文化逍遥。

良質な文化の紹介。

2017年イギリス映画『北斎』

2018年05月18日 | 映画
 5/16(水)、千葉劇場にて。原題は『British Museum presents : Hosusai』。監督は、パトリシア・ウィートレイ。
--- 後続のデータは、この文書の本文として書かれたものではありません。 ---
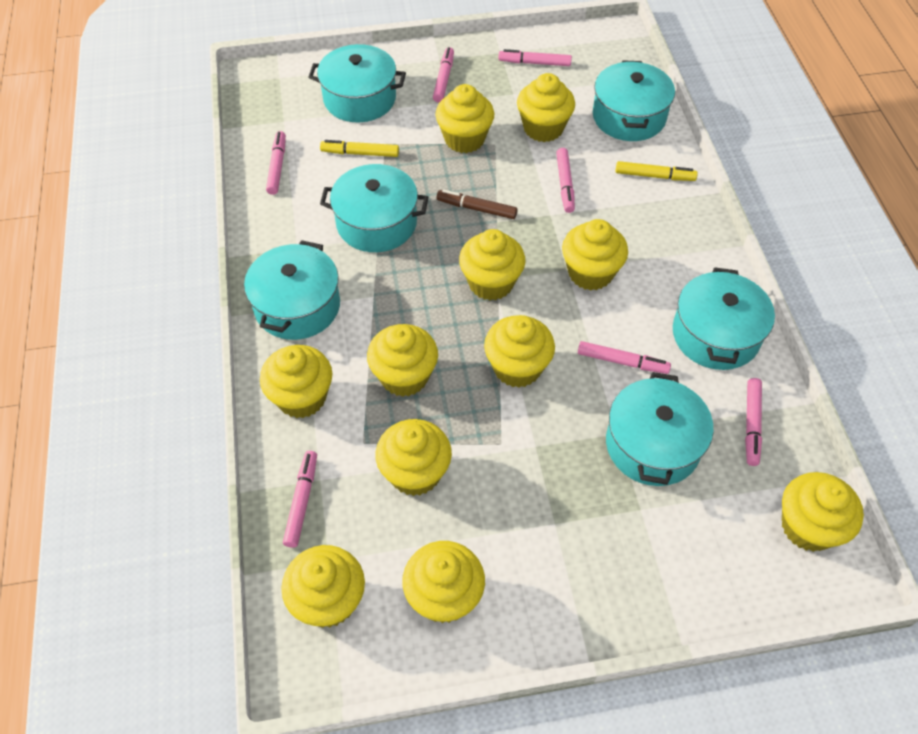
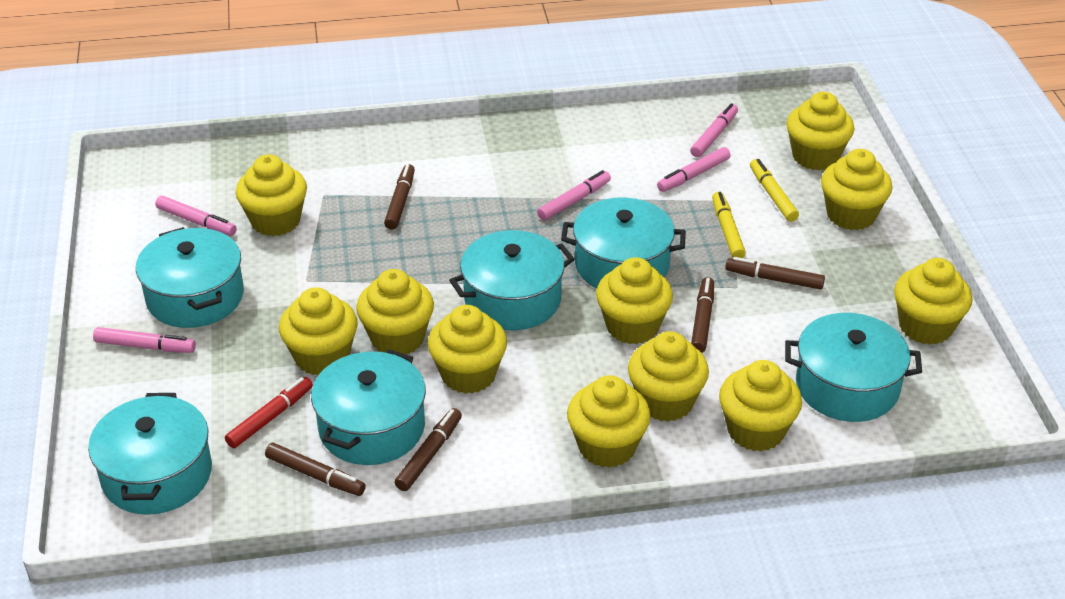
brown marker: [437,189,518,219] = 1 -> [265,443,366,496] [384,164,415,229] [394,408,462,491] [691,277,714,353] [725,257,825,290] = 5
pink marker: [266,131,286,195] [283,451,317,548] [433,47,454,103] [498,49,572,66] [556,148,575,213] [578,341,671,374] [745,378,762,466] = 7 -> [93,327,196,353] [155,196,237,236] [537,170,611,221] [657,147,730,192] [690,103,738,157] = 5
red marker: none = 0 -> [225,377,313,448] = 1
 これは、大英博物館で開催された展覧会「Hokusai: Beyond the Great Wave」を通して専門家の解説や、日本の伝統的な信仰及び風習などを分かりやすく解説したドキュメンタリー映画。基本的には英語だが、出演している日本人の話は当然日本語になっている。
 葛飾北斎のことは、自分ではある程度の知識を持っているつもりだったが、知らないことも多かった、と感じた。それを海外の専門家からの話で知るとは恥じ入るばかりだ。特に、晩年の肉筆画のすばらしさや、日本では「赤富士」と言われている版画の初刷りが実はピンクに近い色で、夕焼けに染まる富士山ではなく朝日に浮かび上がる富士であり裾野に広がる樹海の朝の息吹までをも表現されている、という見解には目から鱗が落ちるように感じた。そして、それが蕎麦二杯分の値で江戸の当時は売られていたことなども初めて知った。古典落語の「時そば」などで、蕎麦に竹輪などのささやかな具の入ったものが一六文としている。なので、今の貨幣価値なら、葛飾北斎の版画一枚1000円しなかったことになる。当時は、襖の穴があいた所などに貼って、いわば補修材として利用されることも多かったとも聞いている。したがって、良い状態で現存するものは極めて少ない、ということになる。しかも、版画の場合、摺りを重ねると版木を換えることもあったらしく、色も変化していったらしい。芸術作品としての認識が薄く、制作者もそこまでは、気にしなかったのだろう。
 人は、金銭的価値でものの大切さを判断しやすく、悲しい事だが、足元にある宝を見失いがちだ。いずれにしろ、観ておいて良かった映画だった。